While G and I are not the biggest coffee drinkers, we do enjoy a cup first thing in the morning. (I sometimes have two cups, and maybe another in the afternoon on cold days like today.) So after making do with a French press for the first year or so that we were here, we eventually bought one of the Senseo coffee makers, the type with the coffee pads/pods that make one or two servings at a time. For me, it’s perfect, because it doesn’t take a lot of extra work measuring and cleaning and boiling water and then waiting for it to steep. I know some coffee aficionados prefer other pod coffee makers or regular coffee beans/grinds, but for us, this works and works well.
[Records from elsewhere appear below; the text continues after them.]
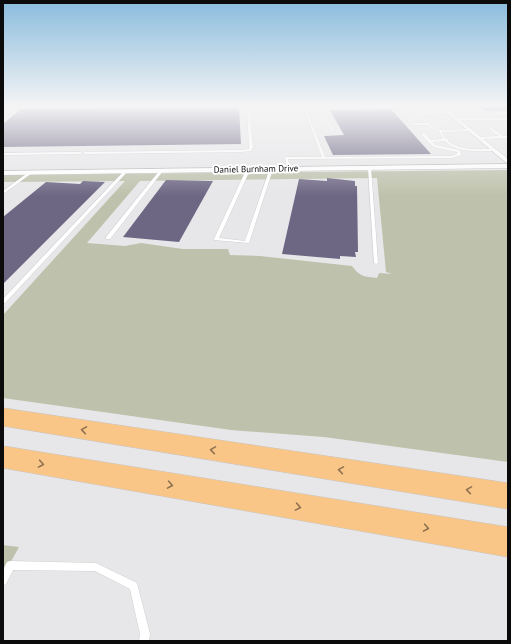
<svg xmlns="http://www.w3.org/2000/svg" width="511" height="644" font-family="'PT Sans',sans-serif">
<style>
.green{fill:#bec2ac;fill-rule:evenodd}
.building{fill:#6e6784}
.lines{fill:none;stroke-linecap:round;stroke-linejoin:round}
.service-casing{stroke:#b8b8ba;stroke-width:0.5}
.minor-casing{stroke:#b8b8ba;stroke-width:1}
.motorway-casing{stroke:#c4c4c5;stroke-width:1}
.service{fill:#fff;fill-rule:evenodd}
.minor{fill:#fff;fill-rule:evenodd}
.motorway{fill:#f9c687;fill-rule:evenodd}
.oneway{stroke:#8e7250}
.labels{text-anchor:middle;stroke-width:4;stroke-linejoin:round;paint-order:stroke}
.far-street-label{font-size:9px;fill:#0b0b0c;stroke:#fff}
</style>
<rect width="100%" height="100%" fill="#e7e7e9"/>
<path class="green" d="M 508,170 L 508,462 L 324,437 L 231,430 L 3,398 L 3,315 L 125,181 L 3,182 L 3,175 ZM 377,178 L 386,272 L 392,274 L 379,273 L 377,278 C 365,277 359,276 352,266 L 260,256 L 230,255 L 228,249 L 183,249 L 141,243 L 125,246 L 87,243 L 140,181 Z
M 3,545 L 19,547 L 3,576 Z"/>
<path class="building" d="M 480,106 L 508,106 L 508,110 L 486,111 Z
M 239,107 L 241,144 L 3,147 L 3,124 L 21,109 Z
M 391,109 L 431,154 L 333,155 L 324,136 L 344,135 L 330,110 Z
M 327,178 L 355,181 L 355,186 L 357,186 L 358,252 L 355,252 L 356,257 L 340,256 L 340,259 L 282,254 L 299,179 L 327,181 Z
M 166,180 L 213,181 L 179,242 L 123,237 Z
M 83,181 L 105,182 L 3,284 L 3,217 L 46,182 L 80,184 Z"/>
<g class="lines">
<g class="service-casing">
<path id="service" d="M 13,106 L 15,106 L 3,115 L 3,113 Z
M 247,106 L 249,106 L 253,147 L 251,151 L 241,152 L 85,154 L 83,153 L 85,152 L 241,150 L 249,149 L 249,147 Z
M 303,106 L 305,106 L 325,157 L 452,156 L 457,154 L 457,152 L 434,147 L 428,142 L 422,135 L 422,133 L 424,133 L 431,140 L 443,139 L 439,131 L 431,128 L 428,125 L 413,125 L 414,123 L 427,123 L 410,106 L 412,106 L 419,112 L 450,111 L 449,113 L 420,114 C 426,120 432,128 440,130 C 446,131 463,129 470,129 L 471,130 L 470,131 L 442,132 C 443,135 444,139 448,139 L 448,141 C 460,151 478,149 493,149 L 495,150 L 493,151 C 478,151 456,153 445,141 L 432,142 L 436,145 L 460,150 L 461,155 L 452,158 L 288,159 L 291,169 L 289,170 L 287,169 L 285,157 L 322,157 Z
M 318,106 L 320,106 L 334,133 L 332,132 Z
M 374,106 L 376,106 L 378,108 L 376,109 Z
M 469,106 L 471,106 L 481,113 L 508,112 L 508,114 L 483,115 L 482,116 Z
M 456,118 L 508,118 L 508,120 L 455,120 Z
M 490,127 L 503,136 L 508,136 L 508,138 L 477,139 L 477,137 L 478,137 L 499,136 L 489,129 Z
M 81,152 L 82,153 L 80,154 L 3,155 L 3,153 Z
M 368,167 L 371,168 L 378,263 L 376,264 L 374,263 Z
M 270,168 L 273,169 L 249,243 L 214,240 L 214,239 L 246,170 L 248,169 L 250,170 L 219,238 L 245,241 Z
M 125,170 L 128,171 L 5,303 L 3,304 L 3,299 Z
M 160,170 L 163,171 L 110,239 L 106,239 L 106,237 Z
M 29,172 L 32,173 L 3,194 L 3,191 Z
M 10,561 L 96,563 L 137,583 L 150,634 L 149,641 L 139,641 L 140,634 L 130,589 L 95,571 L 13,570 L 6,584 L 3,586 L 3,570 L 7,562 Z"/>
</g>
<g class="minor-casing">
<path id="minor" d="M 438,106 L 443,106 L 508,159 L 508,164 Z
M 508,164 L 508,168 L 3,175 L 3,171 Z"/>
</g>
<g class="motorway-casing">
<path id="motorway" d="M 3,408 L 508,483 L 508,509 L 3,426 Z
M 3,446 L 508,527 L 508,557 L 3,468 Z"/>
</g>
<use href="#service" class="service"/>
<use href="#minor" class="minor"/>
<use href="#motorway" class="motorway"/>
</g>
<defs><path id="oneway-chevron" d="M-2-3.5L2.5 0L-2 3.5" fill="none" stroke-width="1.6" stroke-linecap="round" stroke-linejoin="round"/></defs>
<g class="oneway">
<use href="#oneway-chevron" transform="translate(84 430) rotate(-171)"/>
<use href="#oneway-chevron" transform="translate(213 450) rotate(-171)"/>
<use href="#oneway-chevron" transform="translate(41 464) rotate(10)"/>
<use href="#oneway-chevron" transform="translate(341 470) rotate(-171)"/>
<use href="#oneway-chevron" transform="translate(170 485) rotate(10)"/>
<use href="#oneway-chevron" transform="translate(469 490) rotate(-171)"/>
<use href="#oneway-chevron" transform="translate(298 507) rotate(10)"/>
<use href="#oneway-chevron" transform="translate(426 528) rotate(10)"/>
</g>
<linearGradient id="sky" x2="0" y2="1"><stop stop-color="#8abcdd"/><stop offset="0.54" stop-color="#f4f4f5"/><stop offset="1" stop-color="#f4f4f5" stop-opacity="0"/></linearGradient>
<rect width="511" height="196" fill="url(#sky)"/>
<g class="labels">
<g class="far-street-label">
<text transform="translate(256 169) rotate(-1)" y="3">Daniel Burnham Drive</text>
</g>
</g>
<rect width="511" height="644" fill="none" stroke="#0b0b0c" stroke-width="8"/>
</svg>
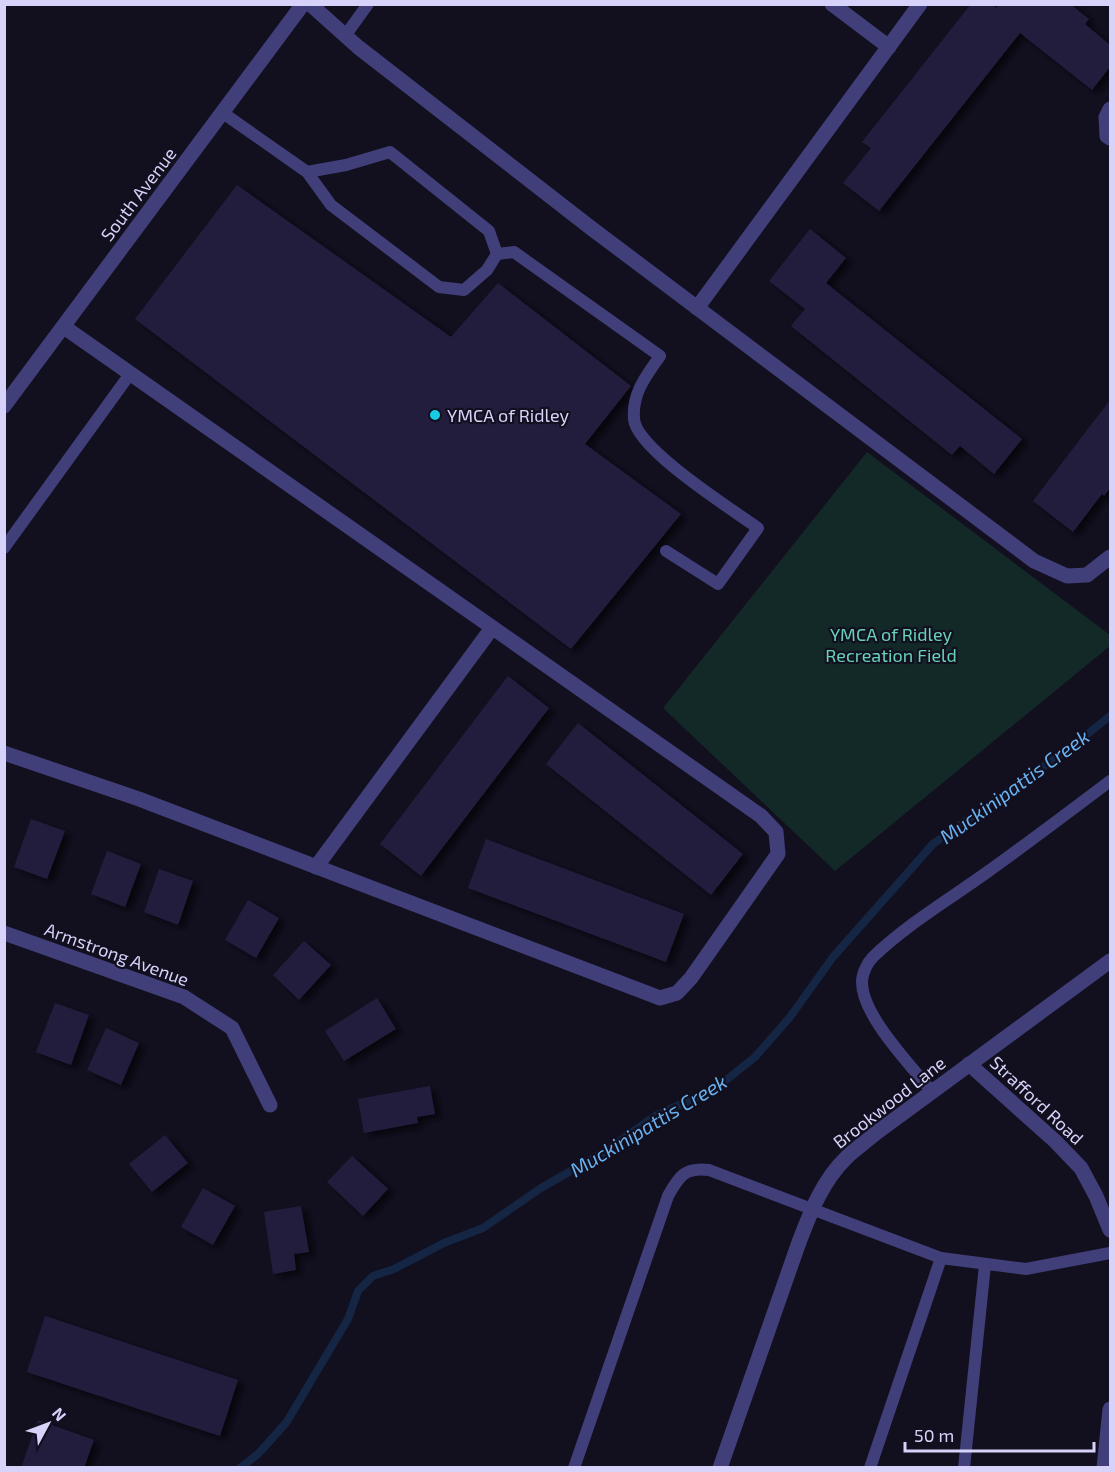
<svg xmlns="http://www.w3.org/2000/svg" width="1115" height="1472" viewBox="0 0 1115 1472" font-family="'Exo 2',sans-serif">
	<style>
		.green { fill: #132928 }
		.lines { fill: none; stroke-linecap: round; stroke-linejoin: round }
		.stream { stroke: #142644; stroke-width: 8 }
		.building { fill: #241d3e; filter: url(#shadow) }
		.service { stroke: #413f7a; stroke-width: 12 }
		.minor { stroke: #413f7a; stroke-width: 15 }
		.tertiary { stroke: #413f7a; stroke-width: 15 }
		.poi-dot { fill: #17cce2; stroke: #120f1f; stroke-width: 2 }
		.labels { text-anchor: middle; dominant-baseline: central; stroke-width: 4.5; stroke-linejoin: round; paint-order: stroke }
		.street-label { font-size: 18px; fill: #d7d2fa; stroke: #120f1f }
		.poi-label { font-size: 18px; fill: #d7d2fa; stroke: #120f1f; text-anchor: start }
		.park-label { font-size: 18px; fill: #66d3b8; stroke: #120f1f }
		.water-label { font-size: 20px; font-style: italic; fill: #6ab1f0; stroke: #120f1f }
	</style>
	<defs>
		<filter id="shadow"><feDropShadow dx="6" dy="4" stdDeviation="3" flood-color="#0009"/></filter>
	</defs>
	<rect width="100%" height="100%" fill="#120f1f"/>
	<polygon class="green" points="867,452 1110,635 1110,646 835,871 663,708"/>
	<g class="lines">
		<polyline class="stream" points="240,1468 258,1454 286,1423 348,1319 358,1291 373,1276 394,1269 444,1243 483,1228 541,1188 604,1152 655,1116 715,1089 755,1057 790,1017 833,957 933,844 1070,748 1110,716"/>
	</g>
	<g class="building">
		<polygon points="971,4 991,4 996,8 999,4 1070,4 1089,19 1085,24 1110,45 1110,67 1092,90 1020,33 879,211 843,183 871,148 862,142"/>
		<polygon points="237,185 451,337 498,283 631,386 585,444 681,514 571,649 135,319"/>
		<polygon points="810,229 846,258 826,283 1022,439 994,474 960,446 952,455 791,326 805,309 769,281"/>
		<polygon points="1110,400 1110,488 1104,496 1102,494 1073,532 1033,501"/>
		<polygon points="508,676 549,708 421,876 380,844"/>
		<polygon points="578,723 743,854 711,895 546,764"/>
		<polygon points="31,819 65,831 47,879 14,867"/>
		<polygon points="486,839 684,914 666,962 468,888"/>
		<polygon points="107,851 141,864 125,907 91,894"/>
		<polygon points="159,869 193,881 178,925 144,912"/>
		<polygon points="248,900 279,918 256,958 225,940"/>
		<polygon points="304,941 331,965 299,1000 273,975"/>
		<polygon points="377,998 396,1029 344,1061 325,1031"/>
		<polygon points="55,1003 89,1015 71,1065 36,1052"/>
		<polygon points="106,1028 139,1043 121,1085 87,1070"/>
		<polygon points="430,1086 435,1114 417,1117 418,1123 364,1133 358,1099"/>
		<polygon points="165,1135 188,1163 152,1192 129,1164"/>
		<polygon points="352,1156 388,1189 363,1216 327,1182"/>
		<polygon points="203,1188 235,1206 213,1245 181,1227"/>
		<polygon points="301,1206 309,1252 294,1254 296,1270 273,1274 264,1212"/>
		<polygon points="45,1316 238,1380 220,1436 27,1372"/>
		<polygon points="38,1420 94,1440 84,1468 21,1468"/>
	</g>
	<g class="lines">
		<g class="service">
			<polyline points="345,36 368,4"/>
			<polyline points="223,113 307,172 331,205 439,287 464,290 487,270 497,254 489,231 390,152 346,165 307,172"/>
			<path d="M 497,254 L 514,252 L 660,356 C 646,376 632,393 634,419 C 636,449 733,510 758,528 L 718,584 L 666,551"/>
			<polyline points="4,548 130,374"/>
			<path d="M 932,1092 C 911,1065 862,1016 862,982 C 862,974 867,963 873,957 C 906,925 948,900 986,873 C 1028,843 1069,812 1110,781"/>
			<path d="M 574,1468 L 668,1196 C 679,1176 685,1167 709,1170 L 941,1258 L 1026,1269 L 1110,1253"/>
			<polyline points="870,1468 941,1258"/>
			<polyline points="964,1468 985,1265"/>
		</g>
		<g class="minor">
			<polyline points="310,4 358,47 591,228 1034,561 1067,576 1087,575 1110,557"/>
			<polyline points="832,4 889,47"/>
			<polyline points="1110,109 1106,117 1107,136 1110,138"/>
			<polyline points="697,308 920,4"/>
			<polyline points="4,753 139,799 660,998 677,993 691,978 778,854 776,832 761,816 64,327"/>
			<polyline points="316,867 492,628"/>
			<polyline points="4,933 184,997 232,1028 270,1105"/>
			<polyline points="969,1064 1055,1141 1081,1168 1096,1196 1110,1230"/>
			<path d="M 720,1468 L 798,1245 C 810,1213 822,1181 847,1157 C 856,1148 867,1141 876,1133 L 1110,961"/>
			<polyline points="1104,1468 1110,1409"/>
		</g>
		<polyline class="tertiary" points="4,406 303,4"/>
	</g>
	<circle class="poi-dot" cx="435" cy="415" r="6"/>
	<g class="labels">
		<g class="street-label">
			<text transform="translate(138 194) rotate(-53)">South Avenue</text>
			<text transform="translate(117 954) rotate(20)">Armstrong Avenue</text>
			<text transform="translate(1037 1100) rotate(43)">Strafford Road</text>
			<text transform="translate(889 1102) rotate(-38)">Brookwood Lane</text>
		</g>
		<g class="poi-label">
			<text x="447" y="415">YMCA of Ridley</text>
		</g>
		<g class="park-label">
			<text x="891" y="634">YMCA of Ridley<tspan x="891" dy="21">Recreation Field</tspan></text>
		</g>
		<g class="water-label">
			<text transform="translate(1014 786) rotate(-36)">Muckinipattis Creek</text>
			<text transform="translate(648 1125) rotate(-31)">Muckinipattis Creek</text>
		</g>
	</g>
	<rect width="1115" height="1472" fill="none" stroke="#d7d2fa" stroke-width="12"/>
	<g transform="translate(48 1424) rotate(49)" stroke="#120f1f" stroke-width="4.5" paint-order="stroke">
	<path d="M0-4.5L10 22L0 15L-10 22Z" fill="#d7d2fa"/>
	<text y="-9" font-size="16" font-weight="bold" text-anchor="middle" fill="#d7d2fa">N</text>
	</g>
	<path d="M905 1442v9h189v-9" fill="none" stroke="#d7d2fa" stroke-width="3"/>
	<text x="914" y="1442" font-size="18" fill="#d7d2fa" stroke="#120f1f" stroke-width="4.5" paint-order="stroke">50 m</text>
</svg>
Senseo was created in a joint effort between Phillips (the giant electronics manufacturer, which also happens to be a Dutch company) and Douwe Egberts, a Dutch coffee company that dates back to the 1700s, with its headquarters here in Utrecht. DE, as Douwe Egberts is often known, sells all sorts of coffee in regular grocery stores across the country, so it’s easy to find a variety of coffee blends for the Senseo machine here.
Time to Go Shopping
The bags that the coffee pods come in feature waardepunten, award points ranging usually from 5-20 points, depending on the type of pods you’re buying. Our usual coffee pods come in a bag worth 20 points. What’s the point of the points? You can save them up and then redeem them, either online, or in a DE store (like the one seen above) for more coffee or for a variety of coffee-related items, including machines, teapots, coffee cups and saucers, storage tins, dessert plates and more. I haven’t counted our points in a while, but we’ve got quite a few. I may count them up and then go to the DE store here just off Neude and see if there’s something that catches my eye. Maybe a nice storage jar or tin. I’d go for some more coffee cups, but we’re honestly running out of storage space for any more glasses or mugs, especially after I received a very cute Rietveld mug in my prize pack from the Centraal Museum.

Stijlish Bicycles

De Stijl Fietsen
I haven’t been doing so well with the daily photos the past few days, in part due to other distractions. Yesterday, we (finally) went to the Rietveld Universum exhibit at the Centraal Museum. It was an excellent exhibit, which I shall write more about when I’m feeling a bit more chatty. Today, I just don’t feel like I can write about any of the topics I want to write about and do them justice. So for now, enjoy this colorful photo of the bicycles that are decorated in the colors associated with De Stijl and Rietveld. They’re available for use at the museum to visit other locations. Now I’m considering giving my own bike a bit of a new paint job!